Description of the task
Update the passage of the Model T paint discussion starting at "First of all" and ending at "bright red colour?", changing "bright red" to "dark green".

Provided text

First of all thank you in advance for all those that reply this is a great Club with incredible knowledge throughout the membership.
The other question that I have is on a gray car with black fenders is it likely that the wheels came from the factory in a bright red colour?
Here is a good article on colors and variations on 1926/27 Improved Fords: http://www.mtfca.com/encyclo/1926-27H.htm
In general the 26's went through some evolution during production from august 1925 through july '26. Early Fordors were painted maroon on the body and had 21" wood wheels either black or varnished as a dealer option. All fenders and such were black on all T's from 1914 on.
In the spring of 1926 wire wheels became available as options you could buy at the dealer, swapping your wood wheels out. Wire wheels were available in Black, Casino Red, Emerald Green, Straw and Drake Green. Sometime in 1926 the paint process was changed to Pyroxilin and other colors were available. By then the Fordor was delivered in Fawn Grey. Engines were still black until the 1927 model was introduced by august, then engines got fancier painted in a brownish green with black parts and nickeled bolts. It may have been with the 1927 model the possibility came to get any closed car in any of the three colors Royal Maroon, Highland Green and Fawn Gray?
What's your frame # on the top of the frame by the front passengers feet? If made late in '26 your car might be a 1927 model?
And to finally answer your question - if your car is a '27 made late in 1926 there's a chance it came from the factory Fawn Grey with black fenders and black wire wheels as standard, but it's also possible it never came out to the streets until the dealer swapped the std black wheels to Casino Red wheels at the buyers wish.
To address the color of the engine: My '26 Tudor had a November 1925 build date. It is the original engine (Number matching the original title that was issued), and never messed with. It was painted a variation of flat black. Parts of it had clearly faded with heat and oxidation, so it may have originally been something like a low-gloss black.

Raw data
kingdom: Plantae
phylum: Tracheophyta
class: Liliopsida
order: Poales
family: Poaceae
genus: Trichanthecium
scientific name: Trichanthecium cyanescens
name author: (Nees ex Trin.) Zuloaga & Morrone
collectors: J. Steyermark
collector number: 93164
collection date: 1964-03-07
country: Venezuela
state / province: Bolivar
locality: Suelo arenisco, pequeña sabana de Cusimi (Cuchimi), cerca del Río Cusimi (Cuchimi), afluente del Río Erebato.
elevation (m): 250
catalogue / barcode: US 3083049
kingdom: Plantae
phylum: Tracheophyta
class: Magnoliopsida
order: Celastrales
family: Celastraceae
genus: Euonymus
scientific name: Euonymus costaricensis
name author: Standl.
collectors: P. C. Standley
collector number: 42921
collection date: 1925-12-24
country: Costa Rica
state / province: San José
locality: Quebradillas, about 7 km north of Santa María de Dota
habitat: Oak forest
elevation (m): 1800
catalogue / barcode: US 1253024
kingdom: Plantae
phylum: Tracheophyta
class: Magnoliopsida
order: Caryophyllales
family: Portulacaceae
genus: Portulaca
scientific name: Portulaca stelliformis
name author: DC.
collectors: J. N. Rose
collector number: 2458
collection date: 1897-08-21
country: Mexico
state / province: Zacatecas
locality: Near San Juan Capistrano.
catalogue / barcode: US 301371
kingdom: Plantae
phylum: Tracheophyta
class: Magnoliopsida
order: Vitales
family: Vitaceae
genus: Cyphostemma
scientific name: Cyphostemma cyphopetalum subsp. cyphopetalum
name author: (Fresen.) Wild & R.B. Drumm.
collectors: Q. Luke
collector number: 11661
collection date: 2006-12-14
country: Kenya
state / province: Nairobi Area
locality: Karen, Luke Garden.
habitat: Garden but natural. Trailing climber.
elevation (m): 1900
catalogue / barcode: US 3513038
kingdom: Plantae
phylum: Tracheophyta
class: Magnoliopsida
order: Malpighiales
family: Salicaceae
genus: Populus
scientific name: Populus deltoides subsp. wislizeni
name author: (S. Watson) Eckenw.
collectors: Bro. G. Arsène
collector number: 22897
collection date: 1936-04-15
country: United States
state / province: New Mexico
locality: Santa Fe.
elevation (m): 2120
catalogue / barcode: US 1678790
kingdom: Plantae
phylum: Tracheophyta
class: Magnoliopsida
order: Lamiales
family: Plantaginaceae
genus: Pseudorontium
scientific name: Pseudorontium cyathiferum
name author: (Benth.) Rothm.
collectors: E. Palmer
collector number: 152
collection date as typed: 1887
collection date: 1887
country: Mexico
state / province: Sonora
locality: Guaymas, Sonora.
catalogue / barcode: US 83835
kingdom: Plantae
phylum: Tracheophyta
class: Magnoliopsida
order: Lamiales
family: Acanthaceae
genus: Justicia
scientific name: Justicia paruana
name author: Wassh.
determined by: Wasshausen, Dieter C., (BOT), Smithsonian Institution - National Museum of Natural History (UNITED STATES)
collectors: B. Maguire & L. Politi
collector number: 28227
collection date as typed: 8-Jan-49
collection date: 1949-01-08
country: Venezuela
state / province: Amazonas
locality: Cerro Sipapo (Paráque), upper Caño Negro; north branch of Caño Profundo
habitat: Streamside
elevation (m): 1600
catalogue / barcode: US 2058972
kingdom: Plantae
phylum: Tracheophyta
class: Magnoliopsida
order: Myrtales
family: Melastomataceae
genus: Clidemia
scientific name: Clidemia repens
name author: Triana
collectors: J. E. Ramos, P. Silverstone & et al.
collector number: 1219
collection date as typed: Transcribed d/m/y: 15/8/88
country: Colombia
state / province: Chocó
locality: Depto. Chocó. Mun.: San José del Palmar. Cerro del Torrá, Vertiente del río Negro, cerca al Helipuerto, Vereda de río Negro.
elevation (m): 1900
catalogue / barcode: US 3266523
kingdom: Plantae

The completed task
First of all thank you in advance for all those that reply this is a great Club with incredible knowledge throughout the membership.
The other question that I have is on a gray car with black fenders is it likely that the wheels came from the factory in a dark green colour?